TEBET, AKSES DISINI – Peran masyarakat sangat besar dalam situasi pandemi Covid-19, terutama di tengah Pemberlakuan Pembatasan Kegiatan Masyarakat (PPKM) Level 4 yang saat ini terjadi di beberapa daerah.

Juru Bicara Pemerintah untuk Penanganan Covid-19, Dr Reisa Broto Asmoro mengatakan, ada tiga langkah yang bisa dilakukan masyarakat jika ingin keluar dari situasi saat ini.

Pertama, lindungi diri Anda dan jangan menjadi kasus baru. Berlatih dengan disiplin ketat semua protokol kesehatan bersama-sama.

“Pakai masker ganda, jaga jarak dengan tetap di rumah, cuci tangan sesering mungkin,” kata dr Reisa dalam keterangannya, seperti dikutip dari situs resmi Gugus Tugas Covid-19, Kamis, 22 Juli. 2021.

Selanjutnya, kurangi keluar rumah atau kurangi mobilitas dan jauhi keramaian. Hal ini karena pembawa virusnya adalah manusia, sehingga semakin banyak orang berkumpul di satu tempat, semakin besar kemungkinan virus tersebut akan menyebar.

Kedua, jika dipastikan positif, tidak perlu panik dan berebut ruang ICU di rumah sakit. Laporkan ke Puskesmas atau Satgas setempat jika gejalanya ringan. Orang juga dapat menggunakan telemedicine dan menunggu bantuan datang.

“Ingat kamu tidak sendiri, kita akan saling membantu, dirawat di rumah sakit atau tidak itu keputusan dokter,” ujarnya.

Lebih lanjut dr Reisa juga mengingatkan, jika seseorang harus menjalani isolasi mandiri, maka rajin-rajinlah mengukur saturasi oksigen, suhu tubuh, dan tekanan darah.

“Tetap berkonsultasi dengan dokter dan keluarga melalui saluran virtual, jangan putus komunikasi. Jika ada penurunan kondisi tubuh Anda, komunikasi teratur akan memastikan bantuan akan datang dengan cepat dan Anda akan segera tertolong,” katanya.

Ketiga, lanjut dr Reisa, jika kontak dekat, segera laporkan diri ke Puskesmas untuk diuji, berani, dan bertanggung jawab. Ketahui dengan pasti kondisi tubuh agar tidak menjadi sumber penularan yang tidak diharapkan orang lain.

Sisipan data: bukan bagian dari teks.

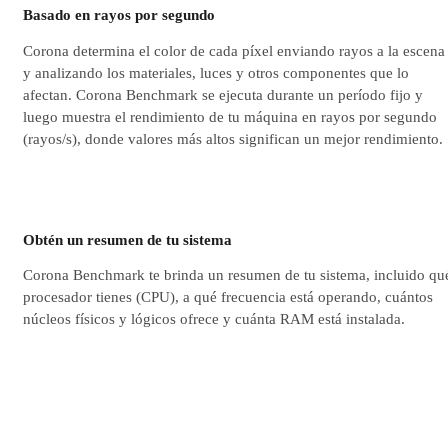
Basado en rayos por segundo
Corona determina el color de cada píxel enviando rayos a la escena
y analizando los materiales, luces y otros componentes que lo
afectan. Corona Benchmark se ejecuta durante un período fijo y
luego muestra el rendimiento de tu máquina en rayos por segundo
(rayos/s), donde valores más altos significan un mejor rendimiento.
Obtén un resumen de tu sistema
Corona Benchmark te brinda un resumen de tu sistema, incluido qu
procesador tienes (CPU), a qué frecuencia está operando, cuántos
núcleos físicos y lógicos ofrece y cuánta RAM está instalada.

“Kalau negatif, bisa membantu tim tracking atau tim tracing untuk memastikan aman dari penularan,” ujarnya.

Menurut dr Reisa, langkah pertama akan berkontribusi pada pengurangan jumlah konfirmasi dan pengurangan jumlah kematian, secara drastis mengurangi tingkat penularan. Langkah kedua akan mengurangi beban rumah sakit, bed occupancy ratio (BOR) dan meningkatkan angka kesembuhan.

Sedangkan langkah ketiga adalah membantu kabupaten dan kota mencapai target testing dan tracing yang diamanatkan Kemenkes dan Kemendagri. Kombinasi ketiganya membantu kabupaten dan kota keluar dari PPKM level 4.

“Percayalah kita bisa, Indonesia pasti kita bisa! Semoga Tuhan melindungi dan memberkati bangsa Indonesia,” katanya.